VW, Mercedes und BMW stehen vor riesen China-Problem: Deutsche Autobauer verlieren den Anschluss Ein Mitarbeiter im VW-Werk Zwickau arbeitet an einem ID.4. Die deutschen Autobauer kämpfen mit sinkenden Gewinnen und wachsendem Druck aus China Berlin – VW, Mercedes und BMW verlieren im weltweiten Autokampf immer mehr Boden. Umsatz runter, Gewinn runter, China-Geschäft eingebrochen.
Während viele Konkurrenten wachsen, landen die deutschen Hersteller beim Umsatzwachstum ganz hinten. Das zeigt eine neue Analyse der Beratungsgesellschaft EY.
Die 19 größten Autokonzerne der Welt steigerten ihren Umsatz im ersten Halbjahr um 3,6 Prozent auf knapp 1,05 Billionen Euro. VW, Mercedes und BMW kamen dagegen zusammen auf rund 284 Milliarden Euro, 2,9 Prozent weniger als im Vorjahr.

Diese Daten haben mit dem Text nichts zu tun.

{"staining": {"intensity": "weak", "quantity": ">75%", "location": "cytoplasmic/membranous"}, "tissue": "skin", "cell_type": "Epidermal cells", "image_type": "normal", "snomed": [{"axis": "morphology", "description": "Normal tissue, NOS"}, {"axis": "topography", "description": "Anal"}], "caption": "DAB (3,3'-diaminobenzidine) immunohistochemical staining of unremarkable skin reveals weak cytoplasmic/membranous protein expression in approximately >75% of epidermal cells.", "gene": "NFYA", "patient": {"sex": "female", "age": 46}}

Von 19 untersuchten Autobauern steigerten 15 ihre Erlöse. Die drei deutschen Konzerne landeten auf den Plätzen 16, 17 und 19.
Noch härter trifft es die Gewinne.
Der operative Gewinn von VW, Mercedes und BMW sank zusammen um 19 Prozent auf 13 Milliarden Euro. Nur im ersten Corona-Jahr 2020 war er seit 2017 noch niedriger.
EY-Autoexperte Constantin Gall warnt: „Die deutschen Hersteller verlieren nicht nur Marktanteile, sondern vor allem Ertragskraft.“ Hohe Lohn- und Energiekosten sowie Bürokratie machten die Produktion in Deutschland zunehmend zur Belastung. Besonders bitter: China.
Dort brach der Absatz der drei Hersteller im ersten Halbjahr um 25 Prozent ein! Chinas Anteil an ihren weltweiten Verkäufen sank binnen eines Jahres von 28,9 auf 23,5 Prozent.
Gleichzeitig drängen chinesische Autobauer stärker nach Europa. Vizekanzler Lars Klingbeil (48, SPD) fordert deshalb zusätzliche EU-Zölle auf chinesische Plug-in-Hybride.
Für reine E-Autos aus China gelten bereits Sonderzölle. China-Experte Jürgen Matthes vom Institut der deutschen Wirtschaft hält den Vorstoß für „überfällig“.
Es habe ein „großes Schlupfloch“ gegeben, weil Hybridautos „sehr wahrscheinlich ähnlich hoch subventioniert wie E-Autos“ seien, sagt er zu BILD. Hohe Zölle dürften die Importe aus China merklich bremsen.
Autoexperte Frank Schwope von der FHM Berlin dämpft allerdings die Erwartungen: „Zölle auf chinesische Hybridautos würden deutschen Herstellern ein wenig Luft verschaffen.“ Gleichzeitig könnten chinesische Autos für deutsche Käufer teurer werden. Zudem drohten Gegenmaßnahmen Chinas, etwa Gegenzölle oder Ausfuhrbeschränkungen für wichtige Rohstoffe.
VW selbst will Klingbeils Vorstoß auf BILD-Anfrage nicht kommentieren und verweist auf den Verband der Automobilindustrie (VDA). Der sieht die Probleme vor allem in Deutschland.
Ein Sprecher zu BILD: „Als Allererstes muss Europa die eigenen Hausaufgaben machen“, etwa Energiekosten, Steuern und Abgaben senken sowie Bürokratie abbauen. Bei unfairen Wettbewerbsbedingungen könne die EU aber „mit eigenen Maßnahmen für faire Wettbewerbsbedingungen sorgen“.